The problem — In the records, from the line with "At which label" through the end, swap "greatest" for "largest" and rewrite only those lines with everything else unchanged. Leave out the pictures.

[Stored items]
- - - -
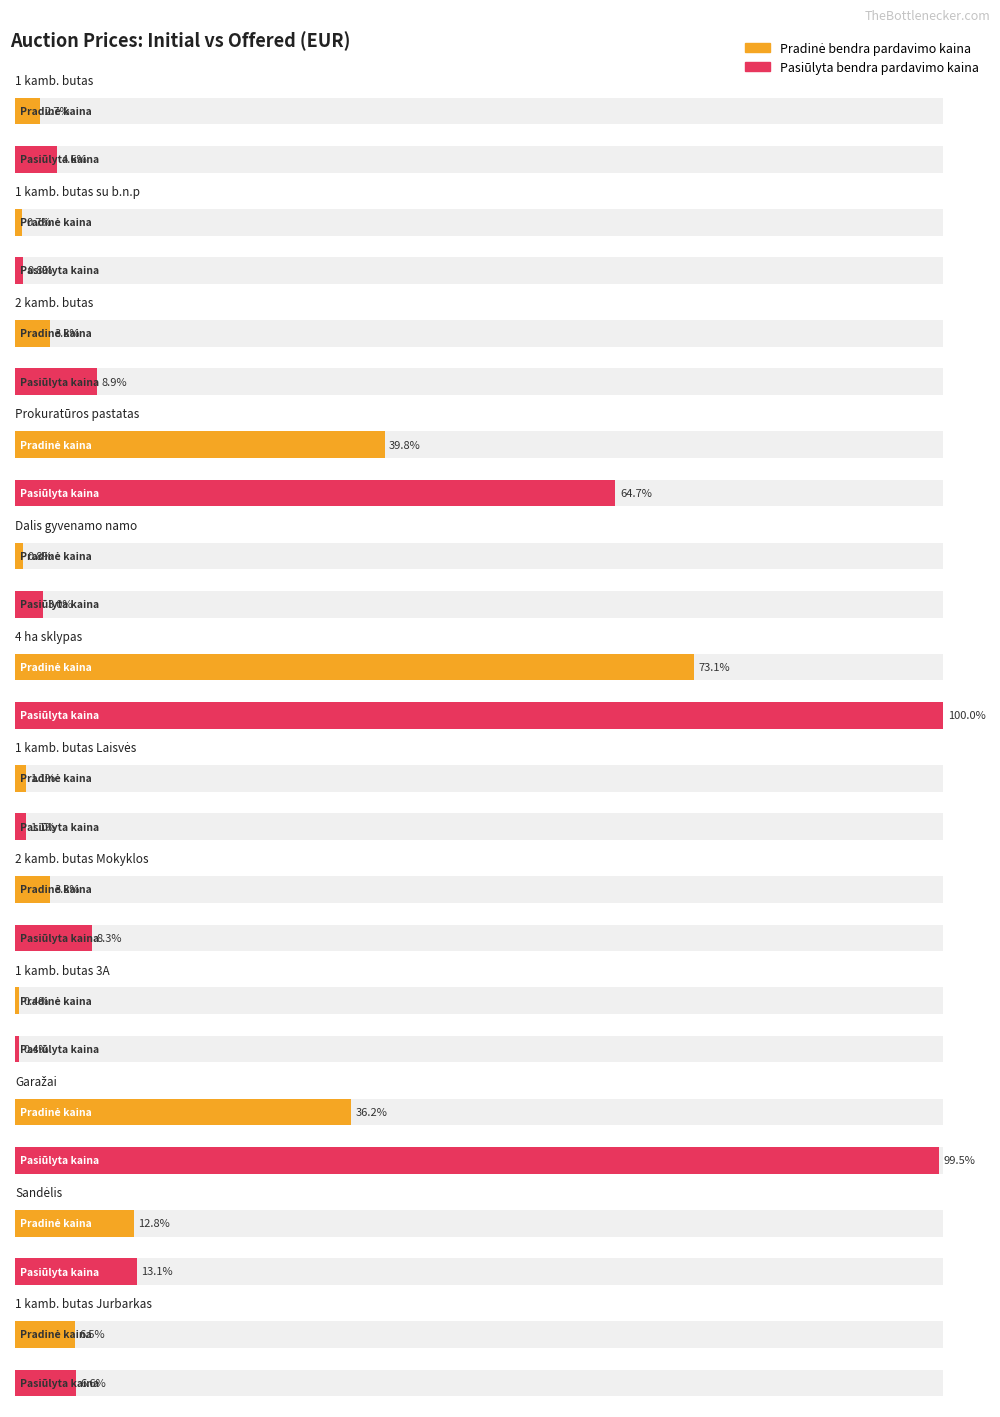

Between 2 kamb. butas Mokyklos and Garažai, which series saw the biggest shift?

Pasiūlyta bendra pardavimo kaina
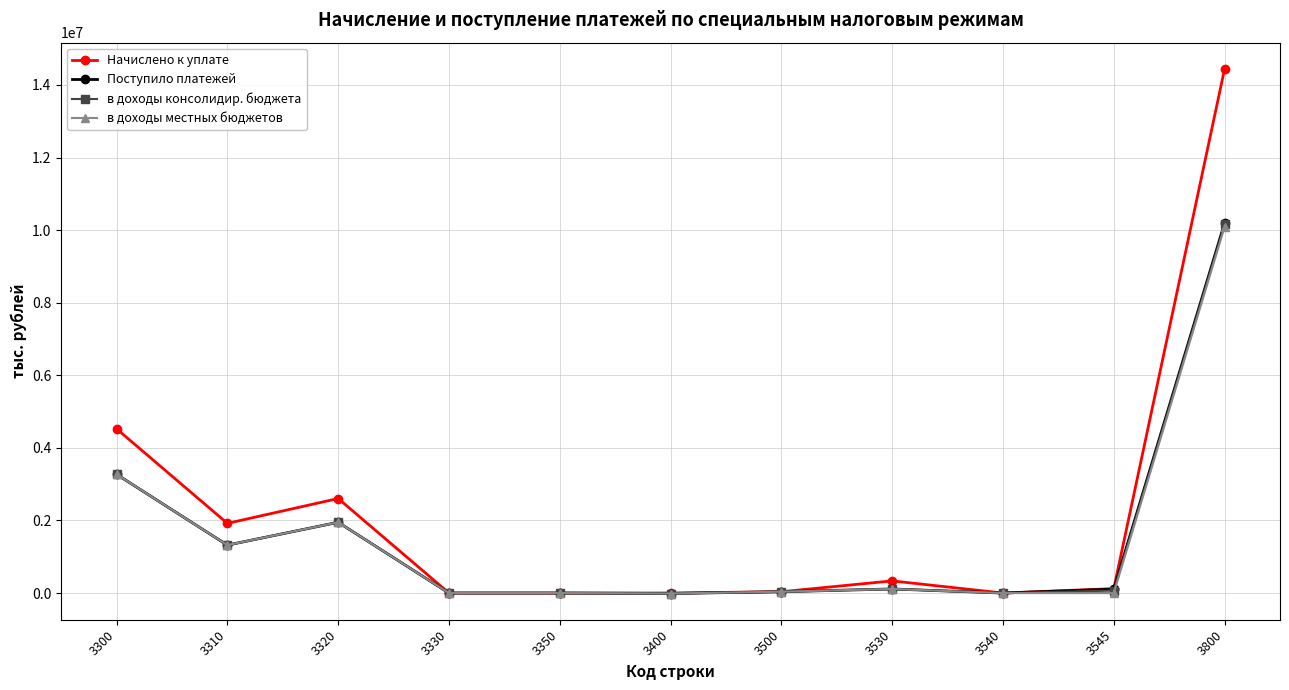

At which label is Начислено к уплате closest to 7220956?

3300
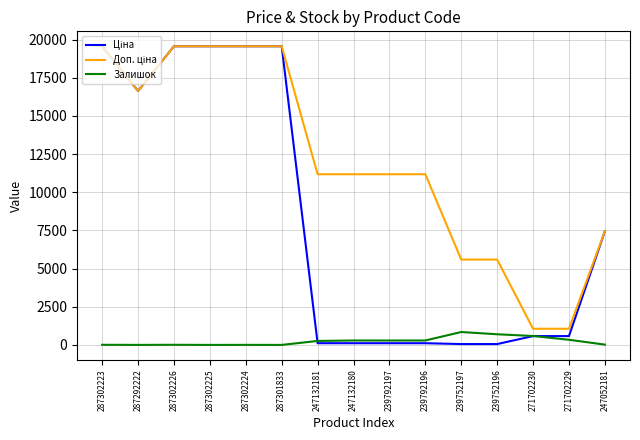

What is the greatest value displayed?

19564.9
- - - -
Answer to this exercise —
At which label is Начислено к уплате closest to 7220956?

3300

What is the largest value displayed?

19564.9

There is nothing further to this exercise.